When an X chromosome is inactivated, it adopts a very unusual physical conformation. The DNA becomes incredibly compacted. Imagine you and a friend each take hold of opposite ends of a towel. You start turning your end of the towel clockwise, and your friend does the same at the other end. Pretty quickly, the towel will start twisting in the middle, and the two of you will be pulled closer together. Now imagine that the towel is about five metres in length, but you manage to keep twisting it until it’s a dense clump of towel only a millimetre in linear length. By this stage, the towel is extraordinarily tightly wound up. Essentially, the X chromosome becomes as tightly compacted as that towel. One of the consequences is that it forms a dense structure that can be seen when looking at the nucleus of a female cell down a microscope, when all the other chromosomes are long and stringy and can’t be visualised. The condensed X chromosome is called the Barr body.

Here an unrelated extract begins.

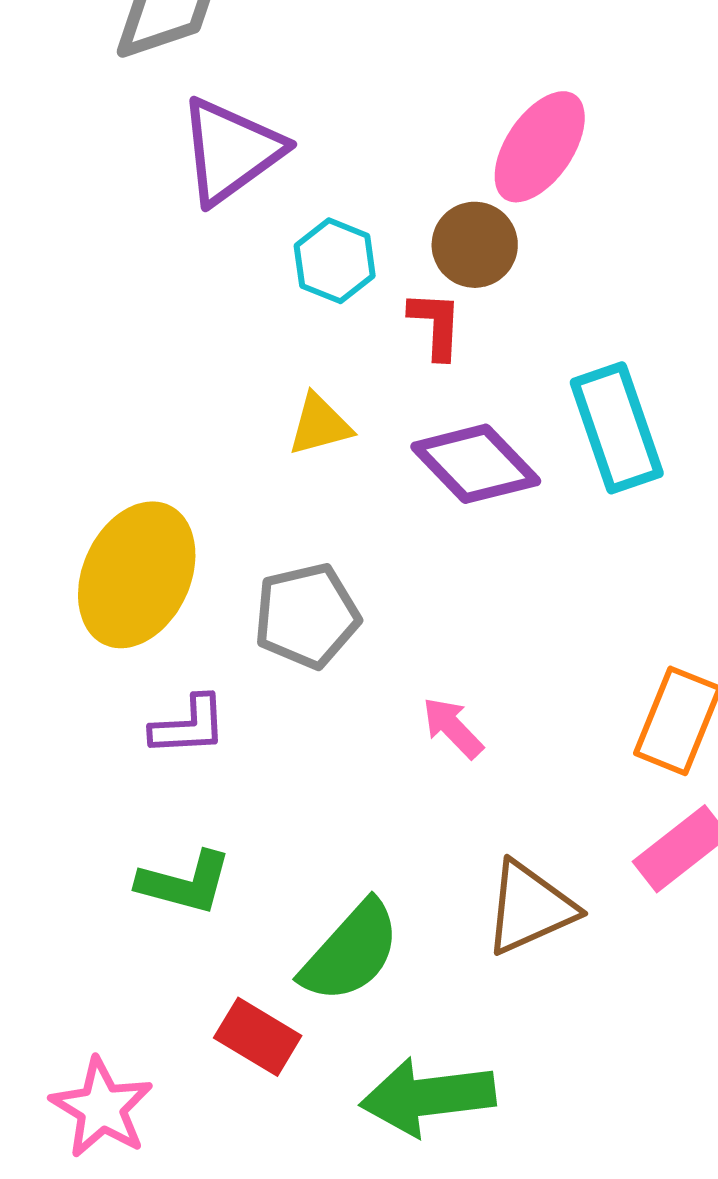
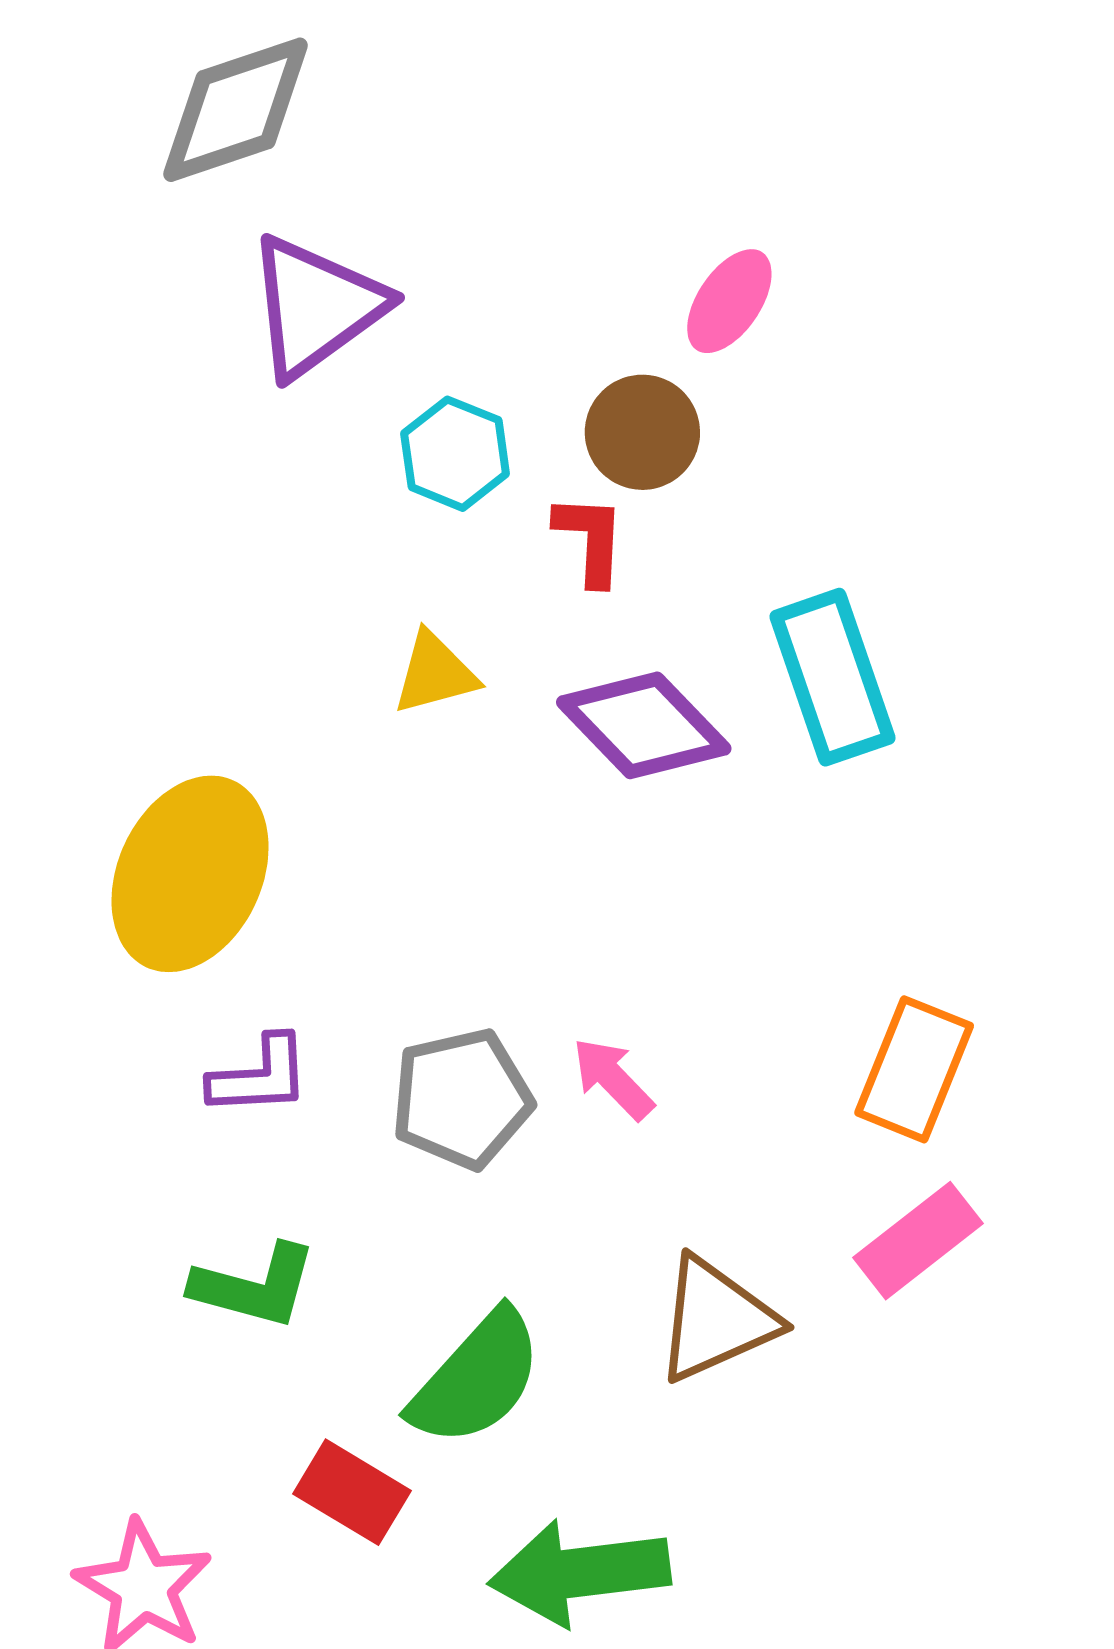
pink ellipse: (540, 147) -> (729, 301), size x0.7
gray pentagon: (307, 616) -> (462, 1099), moved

In order to try to understand how X chromosome inactivation happens, scientists studied unusual cell lines and mouse strains. These focused on examples where parts of the X chromosome had been lost, or where bits of it had been transferred to other chromosomes. Some cells that had lost part of the X chromosome were still able to inactivate one of their X chromosomes, as shown by the presence of the Barr body. But cells that had lost a different part of the X weren’t able to form Barr bodies, showing that they hadn’t inactivated a chromosome.

Where parts of the X chromosome had been transferred to other chromosomes, sometimes these abnormal chromosomes were inactivated, and other times they weren’t. It all depended on which bit of the X chromosome had been transferred.